The import vision processing steps are in the process() function. Here you can put any of the following commands:
camera.apply("match" red, green, blue, tolerance, outChannel) camera.apply("matchRange", red1, green1, blue1, red2, green2, blue2, outChannel) camera.apply("superColor", redWeight, greenWeight, blueWeight, outChannel) camera.apply("threshold", channel, thresholdValue) camera.apply("blobify", inChannel, lowValue, highValue, sortmethod (0 = square area, 1 = mass), blobCountToReturn, drawBox) camera.apply("meanBlur", kernelEdgeSize) camera.apply("gaussianBlur") camera.apply("medianBlur", kernel) camera.apply("sobel", kernel) camera.apply("motion") camera.apply("backup") camera.apply("restore") camera.apply("inverse") camera.apply("grayScale") camera.apply("drawRect", x1, y1, x2, y2, fill, channel)
These commands are arguments to the camera.apply() method. The camera then applies the named function to the camera image.

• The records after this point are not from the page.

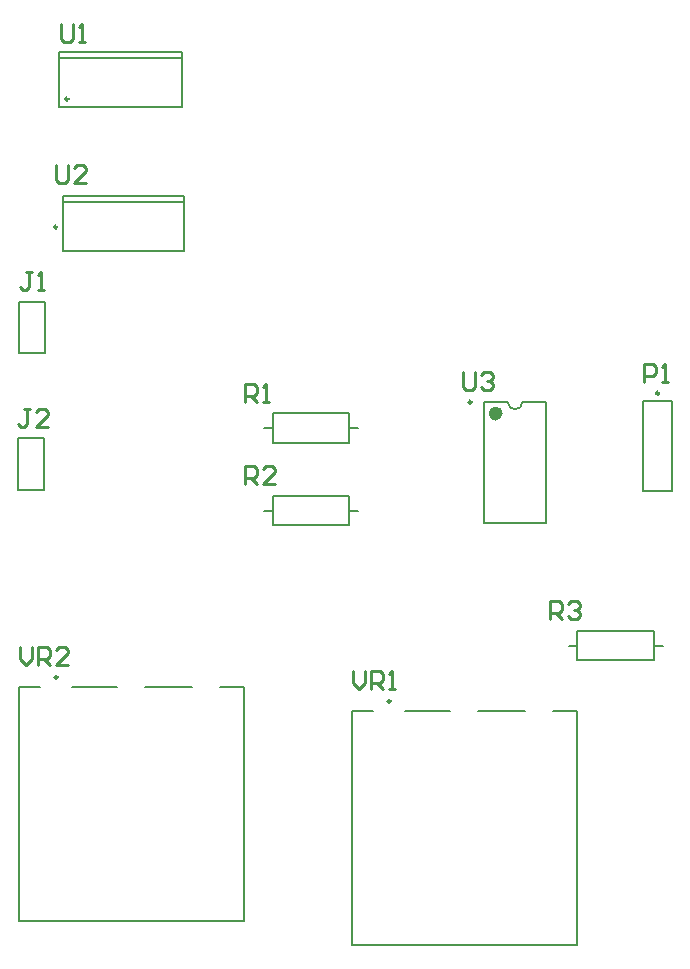
<source format=gto>
G04*
G04 #@! TF.GenerationSoftware,Altium Limited,Altium Designer,23.2.1 (34)*
G04*
G04 Layer_Color=65535*
%FSLAX44Y44*%
%MOMM*%
G71*
G04*
G04 #@! TF.SameCoordinates,851AC272-0A9D-4C73-9226-38D0B36C9836*
G04*
G04*
G04 #@! TF.FilePolarity,Positive*
G04*
G01*
G75*
%ADD10C,0.2500*%
%ADD11C,0.2000*%
%ADD12C,0.6000*%
%ADD13C,0.2540*%
D10*
X1117580Y924710D02*
G03*
X1117580Y924710I-1250J0D01*
G01*
X607960Y1065530D02*
G03*
X607960Y1065530I-1250J0D01*
G01*
X617420Y1173910D02*
G03*
X617420Y1173910I-1250J0D01*
G01*
X958830Y917240D02*
G03*
X958830Y917240I-1250J0D01*
G01*
X890250Y663970D02*
G03*
X890250Y663970I-1250J0D01*
G01*
X608310Y684290D02*
G03*
X608310Y684290I-1250J0D01*
G01*
D11*
X989330Y917640D02*
G03*
X1002030Y917640I6350J0D01*
G01*
X1128780Y842010D02*
Y918210D01*
X1103880Y842010D02*
Y918210D01*
X1128780D01*
X1103880Y842010D02*
X1128780D01*
X613210Y1087130D02*
X715210D01*
X613210Y1092130D02*
X715210D01*
X613210Y1045130D02*
X715210D01*
Y1092130D01*
X613210Y1045130D02*
Y1092130D01*
X609670Y1208410D02*
X713670D01*
X609670Y1167410D02*
Y1213410D01*
X609670Y1167410D02*
X713670D01*
Y1213410D01*
X609670D02*
X713670D01*
X575740Y1002190D02*
X597740D01*
X575740Y958690D02*
Y1002190D01*
Y958690D02*
X597740D01*
Y1002190D01*
X855460Y895350D02*
X862710D01*
X783210D02*
X790460D01*
Y882850D02*
Y907850D01*
Y882850D02*
X855460D01*
Y907850D01*
X790460D02*
X855460D01*
X969180Y814640D02*
Y917640D01*
X1022180Y814640D02*
Y917640D01*
X969180D02*
X989330D01*
X1002030D02*
X1022180D01*
X969180Y814640D02*
X1022180D01*
X574470Y886780D02*
X596470D01*
X574470Y843280D02*
Y886780D01*
Y843280D02*
X596470D01*
Y886780D01*
X855460Y825500D02*
X862710D01*
X783210D02*
X790460D01*
Y813000D02*
Y838000D01*
Y813000D02*
X855460D01*
Y838000D01*
X790460D02*
X855460D01*
X1041020Y711200D02*
X1048270D01*
X1113270D02*
X1120520D01*
X1113270Y698700D02*
Y723700D01*
X1048270D02*
X1113270D01*
X1048270Y698700D02*
Y723700D01*
Y698700D02*
X1113270D01*
X1047750Y457870D02*
Y655970D01*
X857250Y457870D02*
X1047750D01*
X857250Y655970D02*
X875500D01*
X857250Y457870D02*
Y655970D01*
X1027550D02*
X1047750D01*
X964050Y655970D02*
X1004450D01*
X902500D02*
X940950D01*
X765810Y478190D02*
Y676290D01*
X575310Y478190D02*
X765810D01*
X575310Y676290D02*
X593560D01*
X575310Y478190D02*
Y676290D01*
X745610D02*
X765810D01*
X682110Y676290D02*
X722510D01*
X620560D02*
X659010D01*
D12*
X982180Y907640D02*
G03*
X982180Y907640I-3000J0D01*
G01*
D13*
X858520Y689351D02*
Y679194D01*
X863598Y674116D01*
X868677Y679194D01*
Y689351D01*
X873755Y674116D02*
Y689351D01*
X881373D01*
X883912Y686812D01*
Y681733D01*
X881373Y679194D01*
X873755D01*
X878833D02*
X883912Y674116D01*
X888990D02*
X894069D01*
X891529D01*
Y689351D01*
X888990Y686812D01*
X576580Y709671D02*
Y699514D01*
X581658Y694436D01*
X586737Y699514D01*
Y709671D01*
X591815Y694436D02*
Y709671D01*
X599433D01*
X601972Y707132D01*
Y702054D01*
X599433Y699514D01*
X591815D01*
X596893D02*
X601972Y694436D01*
X617207D02*
X607050D01*
X617207Y704593D01*
Y707132D01*
X614668Y709671D01*
X609589D01*
X607050Y707132D01*
X611124Y1237229D02*
Y1224533D01*
X613663Y1221994D01*
X618741D01*
X621281Y1224533D01*
Y1237229D01*
X626359Y1221994D02*
X631437D01*
X628898D01*
Y1237229D01*
X626359Y1234690D01*
X606806Y1117849D02*
Y1105153D01*
X609345Y1102614D01*
X614423D01*
X616963Y1105153D01*
Y1117849D01*
X632198Y1102614D02*
X622041D01*
X632198Y1112771D01*
Y1115310D01*
X629659Y1117849D01*
X624580D01*
X622041Y1115310D01*
X951484Y942589D02*
Y929893D01*
X954023Y927354D01*
X959101D01*
X961641Y929893D01*
Y942589D01*
X966719Y940050D02*
X969258Y942589D01*
X974337D01*
X976876Y940050D01*
Y937511D01*
X974337Y934971D01*
X971797D01*
X974337D01*
X976876Y932432D01*
Y929893D01*
X974337Y927354D01*
X969258D01*
X966719Y929893D01*
X1025144Y733298D02*
Y748533D01*
X1032762D01*
X1035301Y745994D01*
Y740916D01*
X1032762Y738376D01*
X1025144D01*
X1030222D02*
X1035301Y733298D01*
X1040379Y745994D02*
X1042918Y748533D01*
X1047997D01*
X1050536Y745994D01*
Y743455D01*
X1047997Y740916D01*
X1045457D01*
X1047997D01*
X1050536Y738376D01*
Y735837D01*
X1047997Y733298D01*
X1042918D01*
X1040379Y735837D01*
X767334Y917448D02*
Y932683D01*
X774951D01*
X777491Y930144D01*
Y925066D01*
X774951Y922526D01*
X767334D01*
X772412D02*
X777491Y917448D01*
X782569D02*
X787647D01*
X785108D01*
Y932683D01*
X782569Y930144D01*
X767334Y847598D02*
Y862833D01*
X774951D01*
X777491Y860294D01*
Y855216D01*
X774951Y852676D01*
X767334D01*
X772412D02*
X777491Y847598D01*
X792726D02*
X782569D01*
X792726Y857755D01*
Y860294D01*
X790187Y862833D01*
X785108D01*
X782569Y860294D01*
X1105154Y934720D02*
Y949955D01*
X1112772D01*
X1115311Y947416D01*
Y942337D01*
X1112772Y939798D01*
X1105154D01*
X1120389Y934720D02*
X1125467D01*
X1122928D01*
Y949955D01*
X1120389Y947416D01*
X586483Y1027171D02*
X581404D01*
X583943D01*
Y1014475D01*
X581404Y1011936D01*
X578865D01*
X576326Y1014475D01*
X591561Y1011936D02*
X596639D01*
X594100D01*
Y1027171D01*
X591561Y1024632D01*
X585213Y911601D02*
X580134D01*
X582673D01*
Y898905D01*
X580134Y896366D01*
X577595D01*
X575056Y898905D01*
X600448Y896366D02*
X590291D01*
X600448Y906523D01*
Y909062D01*
X597909Y911601D01*
X592830D01*
X590291Y909062D01*
M02*

</source>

Handling more than three outputs
All of these functions either set the red, green, or blue as output, or use that output. But what do you do if you need more than three outputs? For example, what if you want to track 5 different colored objects? No problem, you can use the backup and restore functions. First, before you add any filter, call the "backup" filter. That will make a copy of the image as it currently looks. Then apply your matching filters, blobifies, etc. When done with the filters for that object, call the "restore" filter. That will copy the original image back, and you can repeat the process as many times as you like. Remember that you will either need to save intermediate values; only the return value of process() (or any applyFilter() call) is saved in the Camera.filterResults list.
Starting up a camera
To start the any camera service:
self.camera = self.startDevice(CAMERATYPE)
The image that the camera captures is dumped to a shared memory buffer. This buffer can be accessed by both Pyro and C++. For speed reasons, the vision processing is done in C++. All the changes to the image are done by manipulating this shared memory buffer, which is then read by pyro to display the newly modified image.

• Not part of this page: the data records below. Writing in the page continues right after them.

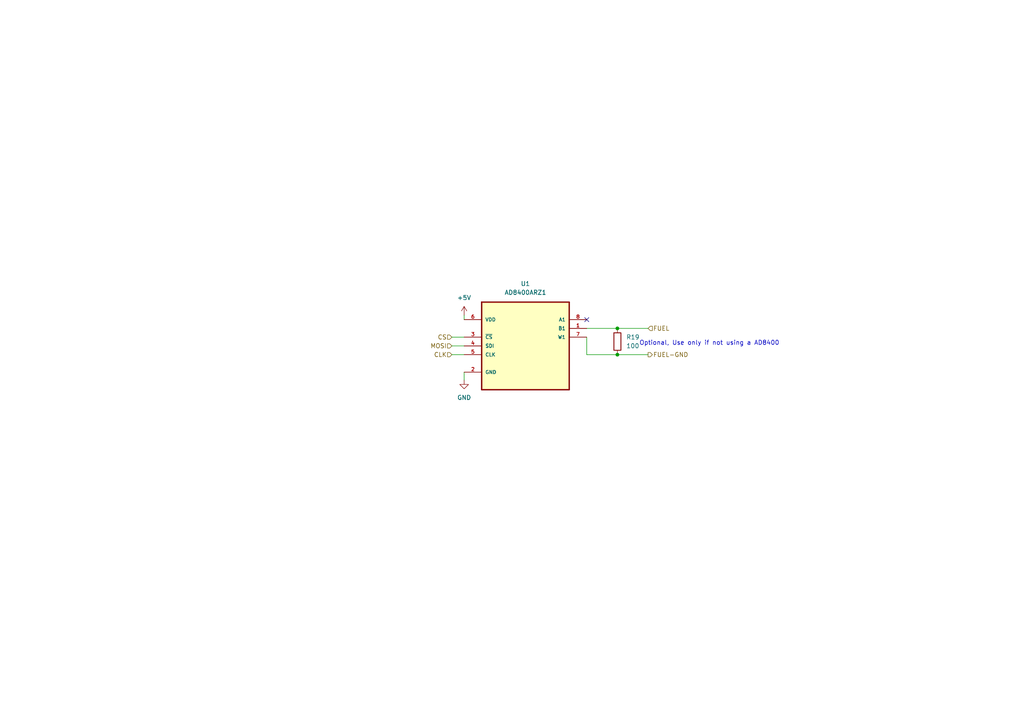
<source format=kicad_sch>
(kicad_sch (version 20230121) (generator eeschema)

  (uuid 17810071-158f-4b9d-97ff-4db3b7972a8c)

  (paper "A4")

  

  (junction (at 179.07 102.87) (diameter 0) (color 0 0 0 0)
    (uuid 63a844f3-e6c3-42e8-b396-1ecb7d4350f8)
  )
  (junction (at 179.07 95.25) (diameter 0) (color 0 0 0 0)
    (uuid b19ce8f6-4456-4014-ae61-78e0c13a6cfe)
  )

  (no_connect (at 170.18 92.71) (uuid 64ee8a20-38f0-49fb-9b69-c939fd6c708c))

  (wire (pts (xy 131.064 102.87) (xy 134.62 102.87))
    (stroke (width 0) (type default))
    (uuid 3c265540-d7f5-4924-857b-fa751db80954)
  )
  (wire (pts (xy 134.62 107.95) (xy 134.62 110.236))
    (stroke (width 0) (type default))
    (uuid 4a72b3cc-2871-4997-bb02-c56e60612eeb)
  )
  (wire (pts (xy 131.064 100.33) (xy 134.62 100.33))
    (stroke (width 0) (type default))
    (uuid 6bf01b99-f6b3-4f01-9bd3-a414d0b66f10)
  )
  (wire (pts (xy 179.07 95.25) (xy 187.96 95.25))
    (stroke (width 0) (type default))
    (uuid 77cce6f1-d024-443b-81fc-8d1ebc6114e7)
  )
  (wire (pts (xy 170.18 97.79) (xy 170.18 102.87))
    (stroke (width 0) (type default))
    (uuid 8cc885b9-32d1-4967-9afd-367a6dfea53e)
  )
  (wire (pts (xy 179.07 102.87) (xy 187.96 102.87))
    (stroke (width 0) (type default))
    (uuid 97374d13-9833-4cce-8f26-bdead6917628)
  )
  (wire (pts (xy 170.18 102.87) (xy 179.07 102.87))
    (stroke (width 0) (type default))
    (uuid afc4dbad-da67-47a1-bfbd-de0a6f1915be)
  )
  (wire (pts (xy 131.064 97.79) (xy 134.62 97.79))
    (stroke (width 0) (type default))
    (uuid c6430221-0d03-482f-97ab-a69e7077053d)
  )
  (wire (pts (xy 170.18 95.25) (xy 179.07 95.25))
    (stroke (width 0) (type default))
    (uuid f4067cb0-3f25-4038-8caa-41d389eedbf4)
  )
  (wire (pts (xy 134.62 91.44) (xy 134.62 92.71))
    (stroke (width 0) (type default))
    (uuid ff41fd01-eb91-4ca0-98a7-14d1d5f500f2)
  )

  (text "Optional, Use only if not using a AD8400\n" (at 185.42 100.33 0)
    (effects (font (size 1.27 1.27)) (justify left bottom))
    (uuid 38d38262-c749-410f-bc98-eeb83f04040c)
  )

  (hierarchical_label "FUEL" (shape input) (at 187.96 95.25 0) (fields_autoplaced)
    (effects (font (size 1.27 1.27)) (justify left))
    (uuid 207baa6a-5a34-42e9-adb6-702105403659)
  )
  (hierarchical_label "CS" (shape input) (at 131.064 97.79 180) (fields_autoplaced)
    (effects (font (size 1.27 1.27)) (justify right))
    (uuid 30f14f95-aa30-41dd-bc50-55191328edb2)
  )
  (hierarchical_label "CLK" (shape input) (at 131.064 102.87 180) (fields_autoplaced)
    (effects (font (size 1.27 1.27)) (justify right))
    (uuid 7d57f5b4-442f-40f7-ae85-10286aac333c)
  )
  (hierarchical_label "MOSI" (shape input) (at 131.064 100.33 180) (fields_autoplaced)
    (effects (font (size 1.27 1.27)) (justify right))
    (uuid 970a4a57-c333-464b-a8d8-b129f5b91989)
  )
  (hierarchical_label "FUEL-GND" (shape output) (at 187.96 102.87 0) (fields_autoplaced)
    (effects (font (size 1.27 1.27)) (justify left))
    (uuid ce3ec8ad-aa6b-450c-8d87-6310a2d57f02)
  )

  (symbol (lib_id "power:+5V") (at 134.62 91.44 0) (unit 1)
    (in_bom yes) (on_board yes) (dnp no) (fields_autoplaced)
    (uuid 1a9b5095-50ed-459d-8e0b-53dfff0e46a5)
    (property "Reference" "#PWR0113" (at 134.62 95.25 0)
      (effects (font (size 1.27 1.27)) hide)
    )
    (property "Value" "+5V" (at 134.62 86.36 0)
      (effects (font (size 1.27 1.27)))
    )
    (property "Footprint" "" (at 134.62 91.44 0)
      (effects (font (size 1.27 1.27)) hide)
    )
    (property "Datasheet" "" (at 134.62 91.44 0)
      (effects (font (size 1.27 1.27)) hide)
    )
    (pin "1" (uuid 577598a3-99ca-48ac-bb8a-e085064c04dd))
    (instances
      (project "IS250 Interface Board SMT Edition"
        (path "/e63e39d7-6ac0-4ffd-8aa3-1841a4541b55/fb4c306c-6f15-4891-a6a0-0fc209f21aff"
          (reference "#PWR0113") (unit 1)
        )
      )
    )
  )

  (symbol (lib_id "AD8400ARZ1:AD8400ARZ1") (at 152.4 97.79 0) (unit 1)
    (in_bom yes) (on_board yes) (dnp no) (fields_autoplaced)
    (uuid 2642344e-f978-4c06-81ca-ce62bc236e3f)
    (property "Reference" "U1" (at 152.4 82.296 0)
      (effects (font (size 1.27 1.27)))
    )
    (property "Value" "AD8400ARZ1" (at 152.4 84.836 0)
      (effects (font (size 1.27 1.27)))
    )
    (property "Footprint" "Package_SO:SO-8_3.9x4.9mm_P1.27mm" (at 152.4 97.79 0)
      (effects (font (size 1.27 1.27)) (justify left bottom) hide)
    )
    (property "Datasheet" "" (at 152.4 97.79 0)
      (effects (font (size 1.27 1.27)) (justify left bottom) hide)
    )
    (property "OC_FARNELL" "1661082" (at 152.4 97.79 0)
      (effects (font (size 1.27 1.27)) (justify left bottom) hide)
    )
    (property "MPN" "AD8400ARZ1" (at 152.4 97.79 0)
      (effects (font (size 1.27 1.27)) (justify left bottom) hide)
    )
    (property "PACKAGE" "SOIC-8" (at 152.4 97.79 0)
      (effects (font (size 1.27 1.27)) (justify left bottom) hide)
    )
    (property "OC_NEWARK" "19M8905" (at 152.4 97.79 0)
      (effects (font (size 1.27 1.27)) (justify left bottom) hide)
    )
    (property "SUPPLIER" "ANALOG DEVICES" (at 152.4 97.79 0)
      (effects (font (size 1.27 1.27)) (justify left bottom) hide)
    )
    (pin "1" (uuid 24adc18f-e309-4a93-a417-874590bae854))
    (pin "2" (uuid 4037486e-9df1-42c0-a4f5-048126aab7d4))
    (pin "3" (uuid 63c109b9-eb76-4ca5-86be-eea12368bada))
    (pin "4" (uuid 1d2e2b3b-cc48-4c58-b993-1a14750a818e))
    (pin "5" (uuid 65e94933-a66e-4a69-a1b8-08ce64684d58))
    (pin "6" (uuid 7575b456-7226-4da8-9759-853538d7d7a8))
    (pin "7" (uuid 53fd27e4-a149-4b0f-bf5e-a9d33ac949a7))
    (pin "8" (uuid 9bfe65e5-7604-442b-8dfb-1c8ce9276913))
    (instances
      (project "IS250 Interface Board SMT Edition"
        (path "/e63e39d7-6ac0-4ffd-8aa3-1841a4541b55/fb4c306c-6f15-4891-a6a0-0fc209f21aff"
          (reference "U1") (unit 1)
        )
      )
    )
  )

  (symbol (lib_id "power:GND") (at 134.62 110.236 0) (unit 1)
    (in_bom yes) (on_board yes) (dnp no) (fields_autoplaced)
    (uuid 2752b30a-a39d-475a-a21c-65b97c0bf8e7)
    (property "Reference" "#PWR0114" (at 134.62 116.586 0)
      (effects (font (size 1.27 1.27)) hide)
    )
    (property "Value" "GND" (at 134.62 115.316 0)
      (effects (font (size 1.27 1.27)))
    )
    (property "Footprint" "" (at 134.62 110.236 0)
      (effects (font (size 1.27 1.27)) hide)
    )
    (property "Datasheet" "" (at 134.62 110.236 0)
      (effects (font (size 1.27 1.27)) hide)
    )
    (pin "1" (uuid 65c0f4e8-ca34-462b-9613-9ed85eedb466))
    (instances
      (project "IS250 Interface Board SMT Edition"
        (path "/e63e39d7-6ac0-4ffd-8aa3-1841a4541b55/fb4c306c-6f15-4891-a6a0-0fc209f21aff"
          (reference "#PWR0114") (unit 1)
        )
      )
    )
  )

  (symbol (lib_id "Device:R") (at 179.07 99.06 180) (unit 1)
    (in_bom yes) (on_board yes) (dnp no) (fields_autoplaced)
    (uuid 2d6b81de-5cb3-4023-a003-a5926a13669f)
    (property "Reference" "R19" (at 181.61 97.7899 0)
      (effects (font (size 1.27 1.27)) (justify right))
    )
    (property "Value" "100" (at 181.61 100.3299 0)
      (effects (font (size 1.27 1.27)) (justify right))
    )
    (property "Footprint" "Resistor_SMD:R_0805_2012Metric_Pad1.20x1.40mm_HandSolder" (at 180.848 99.06 90)
      (effects (font (size 1.27 1.27)) hide)
    )
    (property "Datasheet" "~" (at 179.07 99.06 0)
      (effects (font (size 1.27 1.27)) hide)
    )
    (pin "1" (uuid f5c396ab-fa51-44b4-b348-28e580d2bb5c))
    (pin "2" (uuid f96115af-7bfb-4df0-bc72-fd5636cd46e9))
    (instances
      (project "IS250 Interface Board SMT Edition"
        (path "/e63e39d7-6ac0-4ffd-8aa3-1841a4541b55/fb4c306c-6f15-4891-a6a0-0fc209f21aff"
          (reference "R19") (unit 1)
        )
      )
    )
  )
)

</source>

The camera device grabs images in a different thread than what the brain is running in, so it updates itself regardless of where the program is executing. Pyro takes care of making sure that these two processes don't conflict.
Recall from Introduction to Computer Vision that the processing for the filter and blob functions requires you to specify a channel (0 for red, 1 for green, and 2 for blue) to which the results will be written. All of the filtering functions default to the red channel. You can change that to another channel via programming. See descriptions of the individual filters in the next section.